Gathering Information about a Graph by Counting Walks from a Single Vertex

TL;DR

This paper investigates how walk counts from a single vertex can uniquely identify a graph or distinguish vertices, revealing conditions under which vertices are decisive or ambivalent, with implications for graph isomorphism and canonical labeling.

Contribution

It establishes conditions for vertex decisiveness based on spectral properties and proves that walk counts for lengths up to 2n suffice for vertex identification, answering a question in chemical graph theory.

Findings

Ambivalent vertices exist in almost all trees.

Vertices in graphs with certain spectral properties are decisive.

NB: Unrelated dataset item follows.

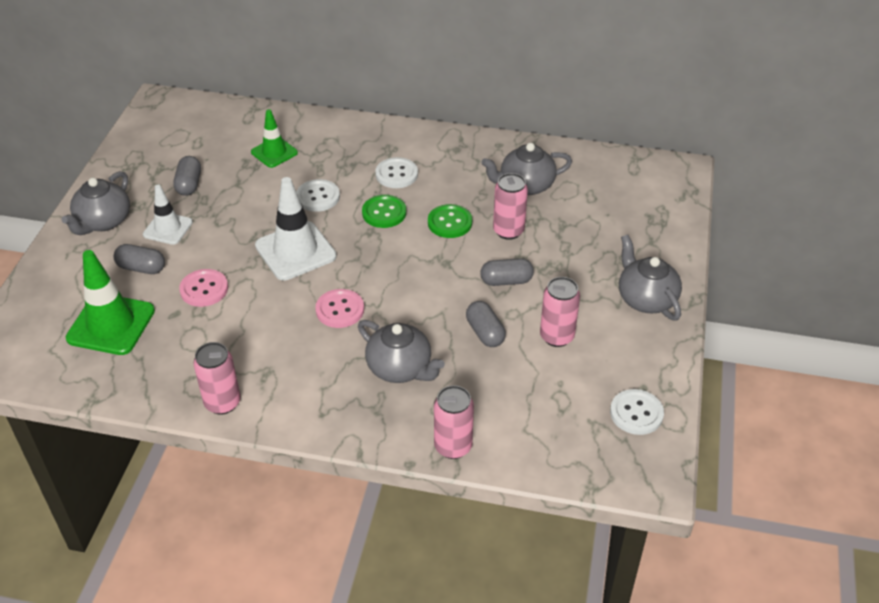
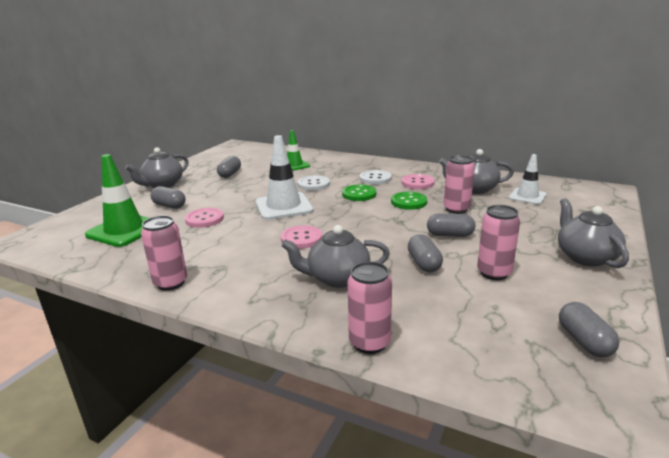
camera: 15 degrees right, 20 degrees down
white traffic cone [143,185,193,245] -> white traffic cone moved to [509,154,547,205]
grey teapot [358,320,445,383] -> grey teapot turned 120 degrees clockwise [282,225,390,288]
white button [610,389,664,435] -> grey capsule [559,302,619,357]
none -> pink button [401,174,435,189]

Walk counts up to length 2n distinguish vertices in random graphs.

Abstract

We say that a vertex $v$ in a connected graph $G$ is decisive if the numbers of walks from $v$ of each length determine the graph $G$ rooted at $v$ up to isomorphism among all connected rooted graphs with the same number of vertices. On the other hand, $v$ is called ambivalent if it has the same walk counts as a vertex in a non-isomorphic connected graph with the same number of vertices as $G$. Using the classical constructions of cospectral trees, we first observe that ambivalent vertices exist in almost all trees. If a graph $G$ is determined by spectrum and its characteristic polynomial is irreducible, then we prove that all vertices of $G$ are decisive. Note that both assumptions are conjectured to be true for almost all graphs. Without using any assumption, we are able to prove that the vertices of a random graph are with high probability distinguishable from each other by the numbers of closed walks of length at most 4. As a consequence, the closed walk counts for lengths 2, 3, and 4 provide a canonical labeling of a random graph. Answering a question posed in chemical graph theory, we finally show that all walk counts for a vertex in an $n$-vertex graph are determined by the counts for the $2n$ shortest lengths, and the bound $2n$ is here asymptotically tight.